** Excerpted text follows **

Therefore, when you notice that someone is mirroring your actions, it means that they are in synch with you, that they are deeply captivated by the conversation. While mirroring occurs unconsciously, you can use it on a conscious level to create rapport with someone you are conversing with.

Try to subtly match their body language. For instance, if their arms are crossed, subtly cross yours as well. As you do this, their mind will unconsciously pick up your actions and will deduce that you are in synch with them, therefore making them more comfortable with the conversation.

HOW TO PROJECT POSITIVE BODY LANGUAGE

In the above section, we have looked at some of the major elements of body language that you should watch out for when communicating with others. In this section, we will take a look at how you can project positive body language and use it to enhance what you are communicating and how others perceive you in different situations.

Body Language for a Confident First Impression

Below are some tips on how to use body language to create a great first impression:

  • Maintain eye contact: When in a conversation, look into a person’s eyes and hold their gaze for a few seconds at a time. This shows that you are confident and that you are engaged in what they are saying. However, don’t hold the gaze for too long, since it might come off as creepy or intimidating.
  • Use a firm handshake: A firm handshake is another signal that shows you are confident in yourself. Make your handshake seem natural. Don’t make it appear like you are trying too hard.
  • Maintain an open posture: Whether you are seated or standing, maintain a relaxed but upright posture and avoid slouching. This will make you come across as someone who is confident in his skin.
  • Don’t touch your face: Touching your face during conversation is often associated with lying, so it can make you come across as dishonest and untrustworthy, even if you are not.

During Public Speaking

Positive body language helps you project confidence when you are speaking in public, which in turn makes people more likely to trust you. Below are some tips on how to project positive body language during public speaking:

  • Keep your head up: When speaking in public, you should keep your head up and level. Avoid looking downwards, since it will make you come across as timid. Leaning too far backward, on the other hand, can make you look arrogant.
  • Maintain good posture: Make sure that your posture is upright, with your back straight and your shoulders held back. However, don’t be too rigid. Your posture should be relaxed. Avoid the temptation to pocket your hands.

** End of Excerpted text **
** Recorded information follows **

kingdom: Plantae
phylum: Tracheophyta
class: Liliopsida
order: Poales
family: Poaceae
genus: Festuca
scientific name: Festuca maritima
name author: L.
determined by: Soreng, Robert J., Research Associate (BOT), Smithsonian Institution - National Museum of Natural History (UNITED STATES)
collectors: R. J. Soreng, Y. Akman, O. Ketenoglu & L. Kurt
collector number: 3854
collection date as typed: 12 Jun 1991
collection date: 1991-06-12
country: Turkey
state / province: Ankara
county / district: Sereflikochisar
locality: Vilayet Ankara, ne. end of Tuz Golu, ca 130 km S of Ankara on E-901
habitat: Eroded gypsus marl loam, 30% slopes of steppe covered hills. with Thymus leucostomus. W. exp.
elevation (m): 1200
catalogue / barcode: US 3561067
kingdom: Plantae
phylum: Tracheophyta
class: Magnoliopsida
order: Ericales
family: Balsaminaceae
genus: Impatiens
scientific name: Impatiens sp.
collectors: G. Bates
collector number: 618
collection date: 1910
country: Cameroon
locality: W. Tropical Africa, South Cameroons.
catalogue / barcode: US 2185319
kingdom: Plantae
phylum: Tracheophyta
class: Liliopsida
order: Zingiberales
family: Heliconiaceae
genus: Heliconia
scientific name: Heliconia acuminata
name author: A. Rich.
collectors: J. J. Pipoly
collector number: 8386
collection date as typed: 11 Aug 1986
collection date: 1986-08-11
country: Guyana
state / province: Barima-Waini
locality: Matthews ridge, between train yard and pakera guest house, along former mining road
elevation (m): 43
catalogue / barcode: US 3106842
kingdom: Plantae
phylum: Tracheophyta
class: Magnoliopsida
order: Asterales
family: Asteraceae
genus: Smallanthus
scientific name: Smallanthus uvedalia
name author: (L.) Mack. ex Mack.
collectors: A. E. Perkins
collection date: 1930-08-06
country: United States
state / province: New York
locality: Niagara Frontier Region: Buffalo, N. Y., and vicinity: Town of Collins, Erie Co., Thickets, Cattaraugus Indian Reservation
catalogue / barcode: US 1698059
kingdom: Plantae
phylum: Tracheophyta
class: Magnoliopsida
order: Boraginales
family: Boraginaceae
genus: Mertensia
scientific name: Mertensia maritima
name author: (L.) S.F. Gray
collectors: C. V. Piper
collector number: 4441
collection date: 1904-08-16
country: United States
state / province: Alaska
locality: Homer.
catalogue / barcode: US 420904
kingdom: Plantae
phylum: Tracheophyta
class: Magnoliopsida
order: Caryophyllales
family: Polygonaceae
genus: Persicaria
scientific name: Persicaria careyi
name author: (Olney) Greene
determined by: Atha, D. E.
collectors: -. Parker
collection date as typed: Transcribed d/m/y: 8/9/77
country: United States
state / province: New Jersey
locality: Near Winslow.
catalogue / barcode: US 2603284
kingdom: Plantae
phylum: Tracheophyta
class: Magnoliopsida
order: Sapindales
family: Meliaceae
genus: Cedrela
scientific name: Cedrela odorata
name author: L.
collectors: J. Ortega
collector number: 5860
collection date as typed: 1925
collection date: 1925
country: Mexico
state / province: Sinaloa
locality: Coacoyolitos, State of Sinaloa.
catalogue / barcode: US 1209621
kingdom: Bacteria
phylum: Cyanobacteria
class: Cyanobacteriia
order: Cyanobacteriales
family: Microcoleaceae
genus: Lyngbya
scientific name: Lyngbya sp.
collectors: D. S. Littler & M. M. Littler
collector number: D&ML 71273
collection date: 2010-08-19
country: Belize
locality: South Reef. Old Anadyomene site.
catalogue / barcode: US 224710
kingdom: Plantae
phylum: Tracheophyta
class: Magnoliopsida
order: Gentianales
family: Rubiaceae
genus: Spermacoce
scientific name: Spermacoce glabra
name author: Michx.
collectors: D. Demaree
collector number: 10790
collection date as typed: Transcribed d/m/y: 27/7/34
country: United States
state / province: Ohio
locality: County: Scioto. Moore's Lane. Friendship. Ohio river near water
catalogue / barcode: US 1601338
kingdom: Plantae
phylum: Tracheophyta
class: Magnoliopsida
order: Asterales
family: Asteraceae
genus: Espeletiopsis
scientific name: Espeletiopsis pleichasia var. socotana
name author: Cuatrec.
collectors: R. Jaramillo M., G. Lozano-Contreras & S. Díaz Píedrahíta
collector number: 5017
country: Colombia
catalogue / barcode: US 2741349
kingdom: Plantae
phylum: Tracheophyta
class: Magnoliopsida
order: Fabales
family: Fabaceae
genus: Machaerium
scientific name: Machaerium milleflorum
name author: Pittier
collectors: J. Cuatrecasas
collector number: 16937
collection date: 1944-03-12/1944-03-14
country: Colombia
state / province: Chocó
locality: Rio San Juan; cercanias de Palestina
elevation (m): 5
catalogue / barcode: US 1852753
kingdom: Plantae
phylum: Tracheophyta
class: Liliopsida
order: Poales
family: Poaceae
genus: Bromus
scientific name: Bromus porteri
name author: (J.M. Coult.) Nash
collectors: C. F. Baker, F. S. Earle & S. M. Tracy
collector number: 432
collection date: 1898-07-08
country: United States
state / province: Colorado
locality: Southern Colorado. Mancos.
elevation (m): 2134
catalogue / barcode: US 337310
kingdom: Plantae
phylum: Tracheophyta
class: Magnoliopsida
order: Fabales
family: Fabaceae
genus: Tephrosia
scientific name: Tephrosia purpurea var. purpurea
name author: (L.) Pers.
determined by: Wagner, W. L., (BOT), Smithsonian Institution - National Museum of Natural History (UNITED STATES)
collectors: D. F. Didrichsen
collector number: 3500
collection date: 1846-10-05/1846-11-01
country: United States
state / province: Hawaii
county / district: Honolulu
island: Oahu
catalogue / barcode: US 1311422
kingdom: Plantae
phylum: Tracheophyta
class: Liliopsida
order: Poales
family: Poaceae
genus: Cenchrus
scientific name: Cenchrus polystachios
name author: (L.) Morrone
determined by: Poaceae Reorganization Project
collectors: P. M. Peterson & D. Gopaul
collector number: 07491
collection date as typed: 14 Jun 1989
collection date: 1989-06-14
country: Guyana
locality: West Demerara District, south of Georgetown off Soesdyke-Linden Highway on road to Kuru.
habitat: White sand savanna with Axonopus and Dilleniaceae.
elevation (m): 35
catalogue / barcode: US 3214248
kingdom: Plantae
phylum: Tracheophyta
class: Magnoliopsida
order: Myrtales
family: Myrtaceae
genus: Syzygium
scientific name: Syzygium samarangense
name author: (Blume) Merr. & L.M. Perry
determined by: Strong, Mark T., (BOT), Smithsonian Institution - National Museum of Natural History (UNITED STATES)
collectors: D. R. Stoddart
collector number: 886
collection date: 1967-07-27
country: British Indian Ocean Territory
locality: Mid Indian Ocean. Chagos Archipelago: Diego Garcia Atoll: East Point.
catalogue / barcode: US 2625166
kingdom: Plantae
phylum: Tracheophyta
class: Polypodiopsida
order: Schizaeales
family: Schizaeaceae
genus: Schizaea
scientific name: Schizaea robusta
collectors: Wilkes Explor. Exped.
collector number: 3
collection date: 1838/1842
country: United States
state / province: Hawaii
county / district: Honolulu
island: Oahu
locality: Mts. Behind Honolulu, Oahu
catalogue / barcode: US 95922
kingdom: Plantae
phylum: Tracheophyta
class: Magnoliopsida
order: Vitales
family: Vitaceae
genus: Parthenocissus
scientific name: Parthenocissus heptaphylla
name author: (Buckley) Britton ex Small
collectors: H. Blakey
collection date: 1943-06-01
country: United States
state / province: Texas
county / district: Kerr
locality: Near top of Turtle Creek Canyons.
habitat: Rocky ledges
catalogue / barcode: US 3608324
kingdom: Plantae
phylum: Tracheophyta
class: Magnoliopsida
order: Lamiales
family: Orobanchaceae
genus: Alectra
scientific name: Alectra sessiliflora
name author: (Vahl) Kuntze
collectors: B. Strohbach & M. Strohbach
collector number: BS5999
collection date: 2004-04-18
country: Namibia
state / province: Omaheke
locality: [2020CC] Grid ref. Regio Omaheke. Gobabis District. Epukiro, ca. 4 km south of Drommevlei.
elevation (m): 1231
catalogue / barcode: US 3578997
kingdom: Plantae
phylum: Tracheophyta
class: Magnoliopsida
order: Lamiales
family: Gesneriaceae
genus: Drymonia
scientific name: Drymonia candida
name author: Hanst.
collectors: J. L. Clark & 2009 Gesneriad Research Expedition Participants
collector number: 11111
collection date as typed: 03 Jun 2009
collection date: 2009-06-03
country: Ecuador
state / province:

** End of Recorded information **

### Study questions
**1.** In the body language text, what does leaning too far backward during public speaking make you look like?
**2.** In the body language text, shorten the paragraph that begins "Try to subtly match their body language."

### Answer section
**1.** Arrogant.

**2.** Subtly match the other person's body language, for example by crossing your arms when theirs are crossed. Their mind will unconsciously register this, conclude that you are in sync with them, and feel more comfortable in the conversation.